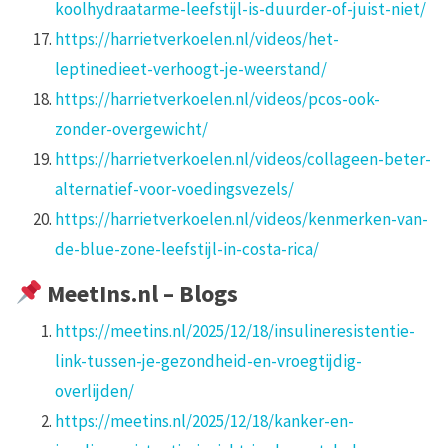
koolhydraatarme-leefstijl-is-duurder-of-juist-niet/
https://harrietverkoelen.nl/videos/het-
leptinedieet-verhoogt-je-weerstand/
https://harrietverkoelen.nl/videos/pcos-ook-
zonder-overgewicht/
https://harrietverkoelen.nl/videos/collageen-beter-
alternatief-voor-voedingsvezels/
https://harrietverkoelen.nl/videos/kenmerken-van-
de-blue-zone-leefstijl-in-costa-rica/
MeetIns.nl – Blogs
https://meetins.nl/2025/12/18/insulineresistentie-
link-tussen-je-gezondheid-en-vroegtijdig-
overlijden/
https://meetins.nl/2025/12/18/kanker-en-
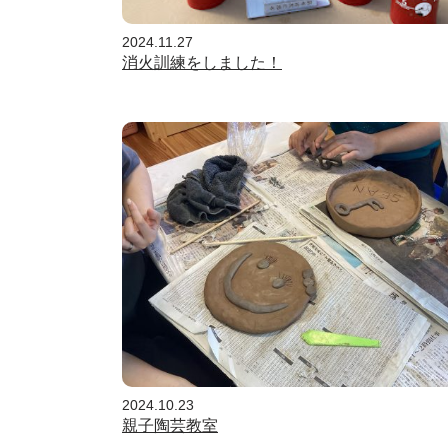
2024.11.27
消火訓練をしました！
2024.10.23
親子陶芸教室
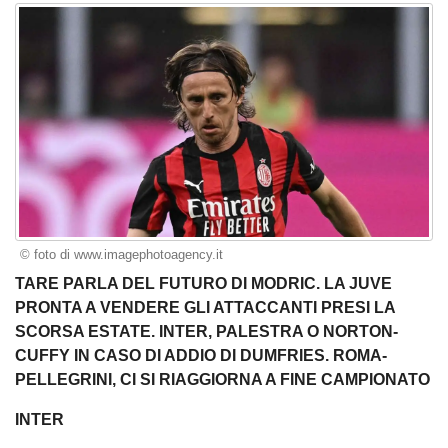
© foto di www.imagephotoagency.it
TARE PARLA DEL FUTURO DI MODRIC. LA JUVE
PRONTA A VENDERE GLI ATTACCANTI PRESI LA
SCORSA ESTATE. INTER, PALESTRA O NORTON-
CUFFY IN CASO DI ADDIO DI DUMFRIES. ROMA-
PELLEGRINI, CI SI RIAGGIORNA A FINE CAMPIONATO
INTER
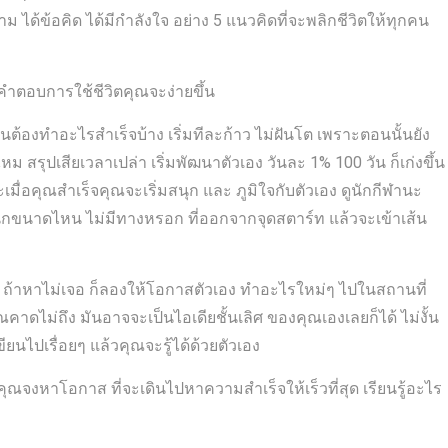
ตาม ได้ข้อคิด ได้มีกำลังใจ อย่าง 5 แนวคิดที่จะพลิกชีวิตให้ทุกคน
พบคำตอบการใช้ชีวิตคุณจะง่ายขึ้น
ฉันต้องทำอะไรสำเร็จบ้าง เริ่มทีละก้าว ไม่ฝันโต เพราะตอนนั้นยัง
หม สรุปเสียเวลาเปล่า เริ่มพัฒนาตัวเอง วันละ 1% 100 วัน ก็เก่งขึ้น
ะเมื่อคุณสำเร็จคุณจะเริ่มสนุก และ ภูมิใจกับตัวเอง ดูนักกีฬานะ
กขนาดไหน ไม่มีทางหรอก ที่ออกจากจุดสตาร์ท แล้วจะเข้าเส้น
ัก ถ้าหาไม่เจอ ก็ลองให้โอกาสตัวเอง ทำอะไรใหม่ๆ ไปในสถานที่
ุณคาดไม่ถึง มันอาจจะเป็นไอเดียชั้นเลิศ ของคุณเองเลยก็ได้ ไม่งั้น
ยนไปเรื่อยๆ แล้วคุณจะรู้ได้ด้วยตัวเอง
 คุณจงหาโอกาส ที่จะเดินไปหาความสำเร็จให้เร็วที่สุด เรียนรู้อะไร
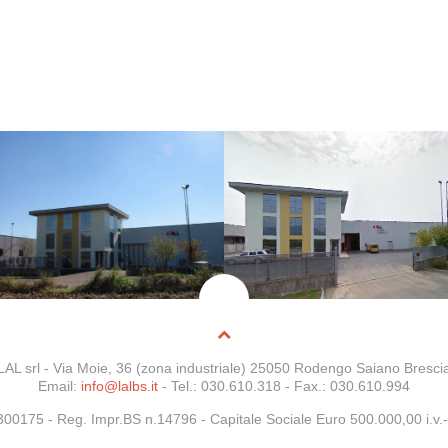
LAL srl - Via Moie, 36 (zona industriale) 25050 Rodengo Saiano Bresci
Email:
info@lalbs.it
- Tel.: 030.610.318 - Fax.: 030.610.994
5300175 -
Reg. Impr.BS n.14796
- Capitale Sociale Euro 500.000,00 i.v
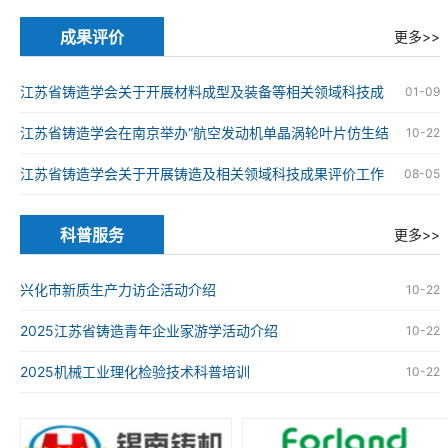
的通知
成果评价
更多>>
江苏省铸造学会关于开展材料成型及装备等相关领域科技成
01-09
果评价工作的通知
江苏省铸造学会在南京举办“航空发动机单晶涡轮叶片仿生结
10-22
构设计与精准制造技术”科技成果评价会
江苏省铸造学会关于开展铸造及相关领域科技成果评价工作
08-05
的通知
科普服务
更多>>
兴化市新质生产力访企活动介绍
10-22
2025江苏省铸造青年企业家游学活动介绍
10-22
2025机械工业理化检验技术科普培训
10-22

-- -- --

* PROBLEM STATEMENT *
Where a line above holds the string "วเอง", show that line.

* RESULT OF THE EXERCISE *
หม สรุปเสียเวลาเปล่า เริ่มพัฒนาตัวเอง วันละ 1% 100 วัน ก็เก่งขึ้น
ะเมื่อคุณสำเร็จคุณจะเริ่มสนุก และ ภูมิใจกับตัวเอง ดูนักกีฬานะ
ัก ถ้าหาไม่เจอ ก็ลองให้โอกาสตัวเอง ทำอะไรใหม่ๆ ไปในสถานที่
ยนไปเรื่อยๆ แล้วคุณจะรู้ได้ด้วยตัวเอง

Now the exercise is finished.